▼▼▼

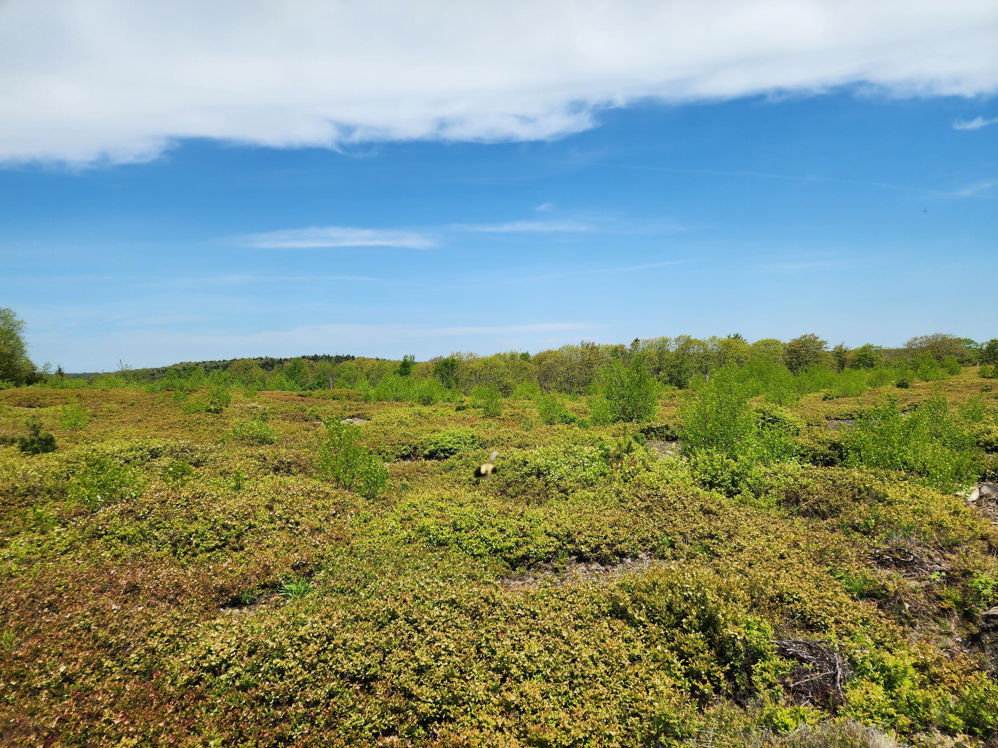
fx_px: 663
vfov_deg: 58.9
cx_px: 499
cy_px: 374
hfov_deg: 73.9
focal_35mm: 23
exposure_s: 1/1668
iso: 12
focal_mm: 6.4
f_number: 1.8
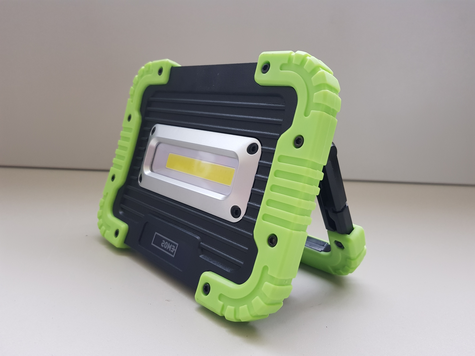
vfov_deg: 53.1
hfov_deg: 67.3
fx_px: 357
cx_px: 238
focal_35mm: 26
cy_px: 178
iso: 200
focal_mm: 4.2
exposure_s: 1/11
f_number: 1.7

▲▲▲

--- PROBLEM REQUIREMENTS ---
For this exercise, transcribe the entries above exactly, without any pictures.

--- PROBLEM SOLUTION ---
fx_px: 663
vfov_deg: 58.9
cx_px: 499
cy_px: 374
hfov_deg: 73.9
focal_35mm: 23
exposure_s: 1/1668
iso: 12
focal_mm: 6.4
f_number: 1.8
vfov_deg: 53.1
hfov_deg: 67.3
fx_px: 357
cx_px: 238
focal_35mm: 26
cy_px: 178
iso: 200
focal_mm: 4.2
exposure_s: 1/11
f_number: 1.7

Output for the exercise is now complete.